It became very apparent when I first met my husband that we had very different upbringings from each other. I grew up in peaceful middle-class New Zealand where the greatest hardship I suffered was not having steak for a few months when my Dad didn’t have a job. My husband grew up in Hoxha’s Albania. Enver Hoxha’s Communist regime was the harshest in Europe. The country completely cut itself off from the outside world (becoming the North Korea of Europe), even falling out with Russia and China. Albanians struggled through decades of poverty and starvation, finally emerging from the regime in 1992.

So you can imagine our childhood stories differ somewhat!

I love hearing hubby’s stories. I have been to many of the places he talks about but even so I have no way of understanding the way he describes life, and the conditions he grew up with. It all seems like something out of a movie.

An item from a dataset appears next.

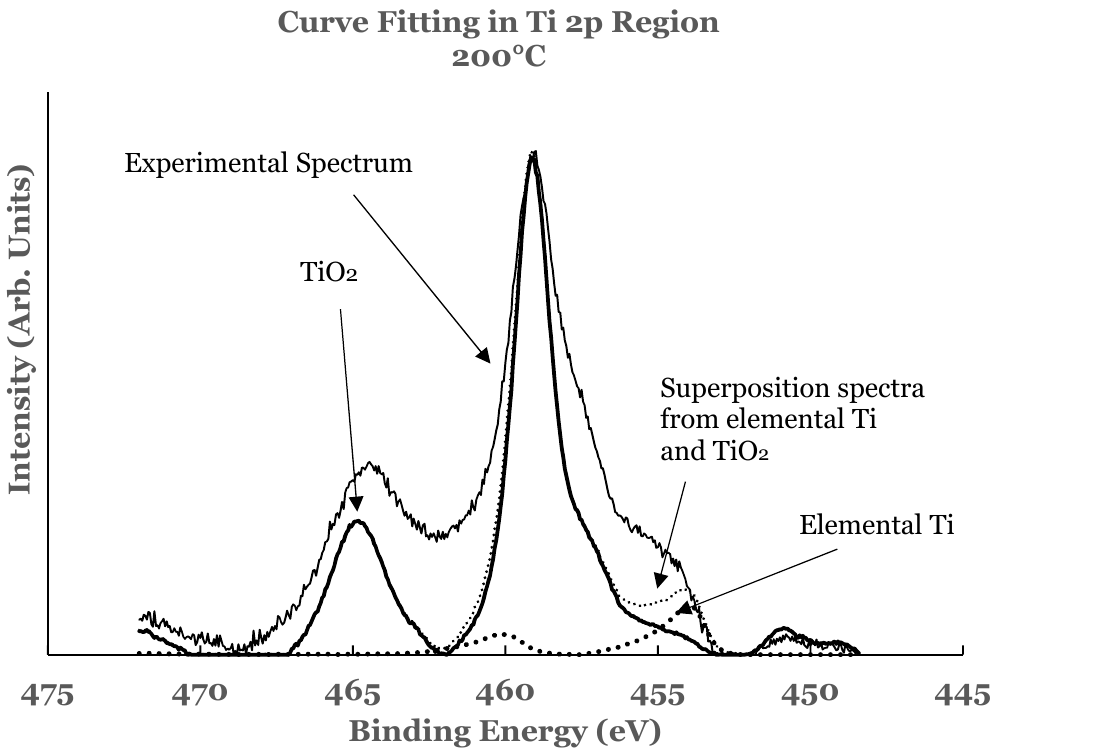
Figure 10. Curve fit for titanium for the 1.1 nm overlayer deposited at 200 °C substrate temperature. The thin solid line represents the experimental data. The thick dotted line represents the spectrum from elemental Ti while the thick solid line that from TiO 2 . The thin dotted line represents the superposition from elemental Ti and TiO 2 .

He describes midnight escapades with his father and brothers to the neighbouring army base. Using roast chicken, wine and raki to bribe the soldiers to turn their backs while they took much-needed timber and supplies for the farm.

The first time he tried chocolate he was eight years old. A family friend gave him a large bar of chocolate. It was like gold. He had a small taste then nursed the chocolate in his shirt pocket on the long walk back to the farm. By the time he got home to share the chocolate with his brothers it was melted mush.

He tells me stories about what he was required to learn at school – about the wealth and happiness of Hoxha’s regime and corrupt, abject poverty of the West (apparently on the news each night they would report how many people had apparently died of starvation in America that day). How he would bribe teachers with promises of raki in order to help his friends pass the class.

Each family only had a small area of land to grow crops for themselves and everything else produced by the farm was collected by the State for distribution. Once, his father ended up in court because his mischievous sons had cut into dozens of the State’s watermelons looking for ripe ones to snack on. The town rallied round and convinced the local Communist party member that it had in fact been wolves who had cut square holes into the bottom of the watermelons, thereby ruining the crop! My father in law got away with it. But the State ended up fining the local party member for being so stupid to believe the ruse.

The stories are often funny and portray a time when people were part of close-knit families and strong communities who looked out for each other and helped each other survive.

But there is a lot left unsaid. The story-telling sessions always end with my husband sighing deeply: ‘People were starving. It was so bad it’s not worth remembering.’